*TASK:* Each record should be retyped word for word.

Stored data:
───

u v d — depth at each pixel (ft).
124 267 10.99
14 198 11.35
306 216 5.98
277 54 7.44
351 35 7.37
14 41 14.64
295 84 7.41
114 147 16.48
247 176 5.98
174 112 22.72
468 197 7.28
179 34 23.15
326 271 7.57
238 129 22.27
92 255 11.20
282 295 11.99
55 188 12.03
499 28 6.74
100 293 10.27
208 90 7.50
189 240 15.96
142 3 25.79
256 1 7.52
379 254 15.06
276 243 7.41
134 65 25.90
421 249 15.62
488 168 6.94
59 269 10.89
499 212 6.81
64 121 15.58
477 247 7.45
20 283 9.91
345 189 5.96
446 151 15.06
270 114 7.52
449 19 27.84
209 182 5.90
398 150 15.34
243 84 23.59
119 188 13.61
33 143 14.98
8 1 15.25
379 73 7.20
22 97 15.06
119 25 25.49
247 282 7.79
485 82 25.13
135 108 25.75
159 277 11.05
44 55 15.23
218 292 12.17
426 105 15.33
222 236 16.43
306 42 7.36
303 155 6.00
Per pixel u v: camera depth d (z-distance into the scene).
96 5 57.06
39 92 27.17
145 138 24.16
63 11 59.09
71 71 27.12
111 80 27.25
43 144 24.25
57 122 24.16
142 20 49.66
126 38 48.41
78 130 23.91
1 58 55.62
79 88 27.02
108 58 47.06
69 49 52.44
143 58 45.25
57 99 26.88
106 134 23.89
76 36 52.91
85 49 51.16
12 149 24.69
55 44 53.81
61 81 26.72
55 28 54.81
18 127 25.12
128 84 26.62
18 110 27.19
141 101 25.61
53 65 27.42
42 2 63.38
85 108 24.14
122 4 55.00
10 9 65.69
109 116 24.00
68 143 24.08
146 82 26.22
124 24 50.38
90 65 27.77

───

*YOUR SOLUTION:*
u v d — depth at each pixel (ft).
124 267 10.99
14 198 11.35
306 216 5.98
277 54 7.44
351 35 7.37
14 41 14.64
295 84 7.41
114 147 16.48
247 176 5.98
174 112 22.72
468 197 7.28
179 34 23.15
326 271 7.57
238 129 22.27
92 255 11.20
282 295 11.99
55 188 12.03
499 28 6.74
100 293 10.27
208 90 7.50
189 240 15.96
142 3 25.79
256 1 7.52
379 254 15.06
276 243 7.41
134 65 25.90
421 249 15.62
488 168 6.94
59 269 10.89
499 212 6.81
64 121 15.58
477 247 7.45
20 283 9.91
345 189 5.96
446 151 15.06
270 114 7.52
449 19 27.84
209 182 5.90
398 150 15.34
243 84 23.59
119 188 13.61
33 143 14.98
8 1 15.25
379 73 7.20
22 97 15.06
119 25 25.49
247 282 7.79
485 82 25.13
135 108 25.75
159 277 11.05
44 55 15.23
218 292 12.17
426 105 15.33
222 236 16.43
306 42 7.36
303 155 6.00
Per pixel u v: camera depth d (z-distance into the scene).
96 5 57.06
39 92 27.17
145 138 24.16
63 11 59.09
71 71 27.12
111 80 27.25
43 144 24.25
57 122 24.16
142 20 49.66
126 38 48.41
78 130 23.91
1 58 55.62
79 88 27.02
108 58 47.06
69 49 52.44
143 58 45.25
57 99 26.88
106 134 23.89
76 36 52.91
85 49 51.16
12 149 24.69
55 44 53.81
61 81 26.72
55 28 54.81
18 127 25.12
128 84 26.62
18 110 27.19
141 101 25.61
53 65 27.42
42 2 63.38
85 108 24.14
122 4 55.00
10 9 65.69
109 116 24.00
68 143 24.08
146 82 26.22
124 24 50.38
90 65 27.77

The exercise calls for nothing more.